Si vous n’écoutez qu’un CD, alors, sans hésiter, ruez-vous sur les quatuors de l’opus 77 interprétés par l’ensemble Mosaïques. Haydn a 70 ans et fait ses adieux au genre. Le troisième, resté inachevé, est marqué par une poignante tristesse confinant à la mélancolie. Les Mosaïques, fondés par l’excellent violoncelliste Christophe Coin, se surpassent dans ces quatuors dont ils ont enregistré la quasi-intégralité. L’intégrale du quatuor Festetics est également remarquable par sa dynamique. Ces deux quatuors jouent sur instruments d’époque, ce qui leur donne une sonorité incisive et douce si particulière. Je préfère toutefois les Mosaïques qui, dans les mouvements lents (ah, les mouvements lents de Haydn !) apportent un surcroit de poésie.

→ **DONNÉES FOURNIES**:

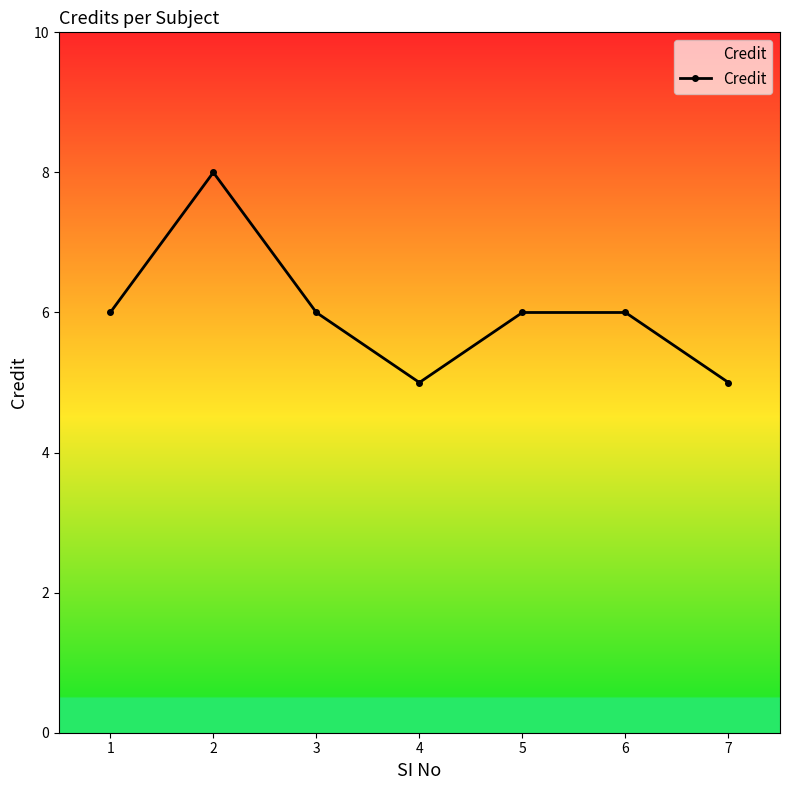

What is the ratio of the value at 2 to the value at 5?

1.3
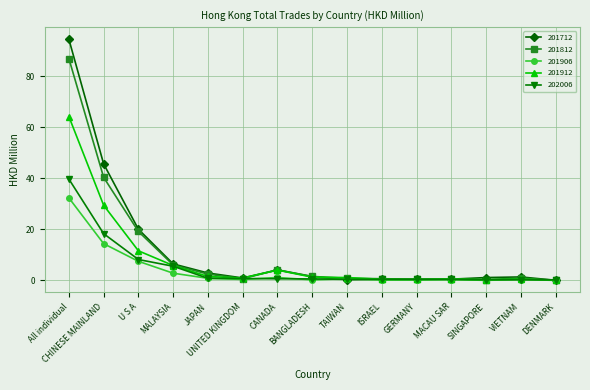

What is the spread (max minus min) of values at VIETNAM?

1.1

→ **QUESTIONS DE LECTURE**:
**1)** Relevez tous les noms propres du texte, chacun une seule fois, dans leur ordre d'apparition.
**2)** Répondez à ces questions d'après le texte :
(a) Quel âge a Haydn lorsqu'il fait ses adieux au genre ?
(b) De quel instrument joue Christophe Coin ?
(c) Sur quels instruments jouent les deux quatuors cités ?
**3)** Recopiez sans rien changer le passage du texte qui va de « Si vous n’écoutez » à « surcroit de poésie. ».

→ **RÉPONSES RÉDIGÉES**:
**1)** Mosaïques, Haydn, Christophe Coin, Festetics

**2)**
(a) Il a 70 ans.
(b) Du violoncelle.
(c) Sur instruments d'époque.

**3)**
Si vous n’écoutez qu’un CD, alors, sans hésiter, ruez-vous sur les quatuors de l’opus 77 interprétés par l’ensemble Mosaïques. Haydn a 70 ans et fait ses adieux au genre. Le troisième, resté inachevé, est marqué par une poignante tristesse confinant à la mélancolie. Les Mosaïques, fondés par l’excellent violoncelliste Christophe Coin, se surpassent dans ces quatuors dont ils ont enregistré la quasi-intégralité. L’intégrale du quatuor Festetics est également remarquable par sa dynamique. Ces deux quatuors jouent sur instruments d’époque, ce qui leur donne une sonorité incisive et douce si particulière. Je préfère toutefois les Mosaïques qui, dans les mouvements lents (ah, les mouvements lents de Haydn !) apportent un surcroit de poésie.